What's this tell us?

Where are you looking? The page ins/outs are in the "System Memory" pane down at the bottom. There aren't any units listed for them, and I'd imagine they'd be much higher than that unless you just rebooted.

For instance, I'm running an old iBook that's been running for a while since it's last reboot, but it has 90717 page ins and 30665 page outs.
 
I was looking at iStat Pro 3.0 widget. I don't have a system memory pane at the bottom of my screen - just the dock itself.
 
Have a look at Activity Monitor...it's in Applications --> Utilities.
 
I see a lot of people with almost 1:1 page in/out ratios. But in my experience I'm almost never lower than 2:1. I have a mini with 512mb also. Last time I looked at my pages in/out a few days ago it was 1mil+ page ins, 400,000-500,000 page outs, so about 2:1. I think my mini is painfully slow at times, I couldn't imagine if I was getting a 1:1 ratio.

Maybe the reason others are getting a 1:1 ratio is they aren't closing apps out?? I never run any widgets, only usually run itunes, camino (which I close out at least once a day), and activity monitor. Anything else I need I open, use, then close to free up that ram.

I keep waiting and waiting on that gskill memory at newegg to drop but it hasn't in over 2 weeks. In fact as of this morning it was the highest I've seen, 84.99 for a 1gb stick. I really missed the boat a couple weeks ago, it was 71.99 with free shipping, but just a few hours later it was back to 74.99+4.99 shipping. I know, I'm squabbling over a few bucks, but I don't really NEED the ram, I just want it. And if it falls low enough I can justify it to myself that it was just too good to pass up.
 
Most times people say RAM RAM RAM, and I'm like wtf guys, don't just say ram and move on, but yes... you need ram. badly. Closing open programs not in use might help too. I have 512 megs or ram and have a 1.4:1 ratio (although I'm also on Panther), but that tells me you've probably got a LOT of open apps...
 
It's also possible that you aren't closing apps, but rather just closing the app windows. Check that you've quit apps you aren't using. But in any case, 512MB with any Intel Mac seems like a bad idea.
 
I have a macmini as well with the same specs, i.e., coreduo with 512MB RAM.

It was slow and beachballed a lot. Closing all apps I wasn't immediately using helped somewhat.

I upped the RAM to 2GB and it's a different machine now. Different. The RAM speeded up aspects I didn't know it would.

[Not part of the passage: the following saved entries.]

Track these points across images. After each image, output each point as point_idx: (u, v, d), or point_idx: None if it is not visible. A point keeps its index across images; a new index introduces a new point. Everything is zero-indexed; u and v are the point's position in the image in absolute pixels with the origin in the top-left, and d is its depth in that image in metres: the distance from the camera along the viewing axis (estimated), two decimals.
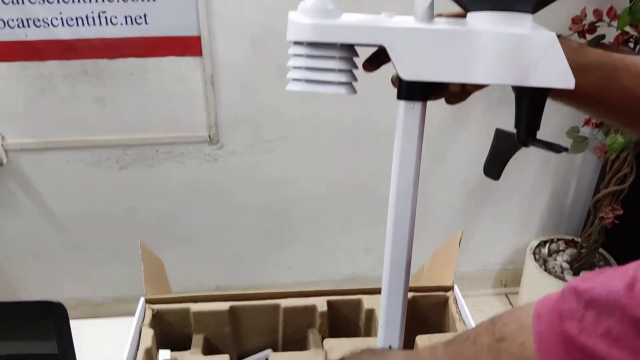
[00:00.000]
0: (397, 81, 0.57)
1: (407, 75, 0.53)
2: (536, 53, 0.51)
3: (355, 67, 0.57)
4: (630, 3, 1.52)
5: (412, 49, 0.52)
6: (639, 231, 1.95)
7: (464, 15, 0.54)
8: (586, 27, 1.62)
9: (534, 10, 0.52)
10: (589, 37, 1.64)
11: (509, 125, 0.59)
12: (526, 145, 0.56)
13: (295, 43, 0.55)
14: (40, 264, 2.03)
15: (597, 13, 1.60)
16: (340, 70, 0.55)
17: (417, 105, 0.56)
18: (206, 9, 1.62)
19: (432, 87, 0.56)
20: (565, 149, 0.53)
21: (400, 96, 0.57)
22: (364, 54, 0.58)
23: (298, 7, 0.55)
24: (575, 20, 1.64)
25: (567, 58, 0.51)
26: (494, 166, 0.63)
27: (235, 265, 2.13)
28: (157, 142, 1.82)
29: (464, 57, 0.52)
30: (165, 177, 1.89)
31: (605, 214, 1.82)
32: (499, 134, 0.63)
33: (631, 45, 1.59)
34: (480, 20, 0.52)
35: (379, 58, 0.59)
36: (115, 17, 1.62)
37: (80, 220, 1.95)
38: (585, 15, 1.63)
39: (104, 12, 1.60)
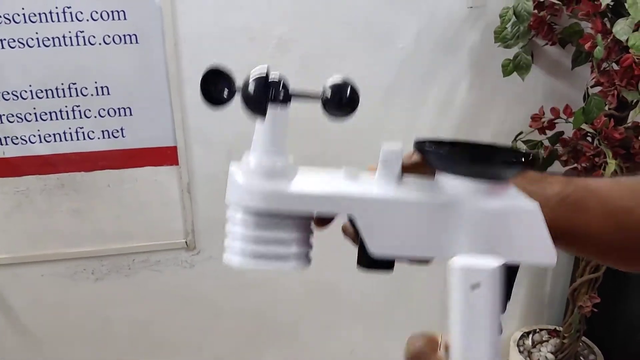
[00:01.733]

So I would HIGHLY recommend upgrading RAM. I don't think 2GB is really necessary. I just went for it. 1GB is what I'd recommend as the minimum for decent system performance. 512MB is to just get you going.
 
Just as a point of comparison, on my iMac, which is currently at 3 days 21 hours uptime, I have 197483 page ins, 15115 page outs. That's with 1.5 GB of RAM. When page outs occur, it means the OS is taking data in RAM and writing it out to the hard drive, which results in a bad speed hit. You want to keep that number low. If it's high, especially in relation to the number of page ins and/or uptime, you need more memory.
 
thank you all for your help. it sounds like the memory is the solution.

You guys have been very helpful, and I appreciate it.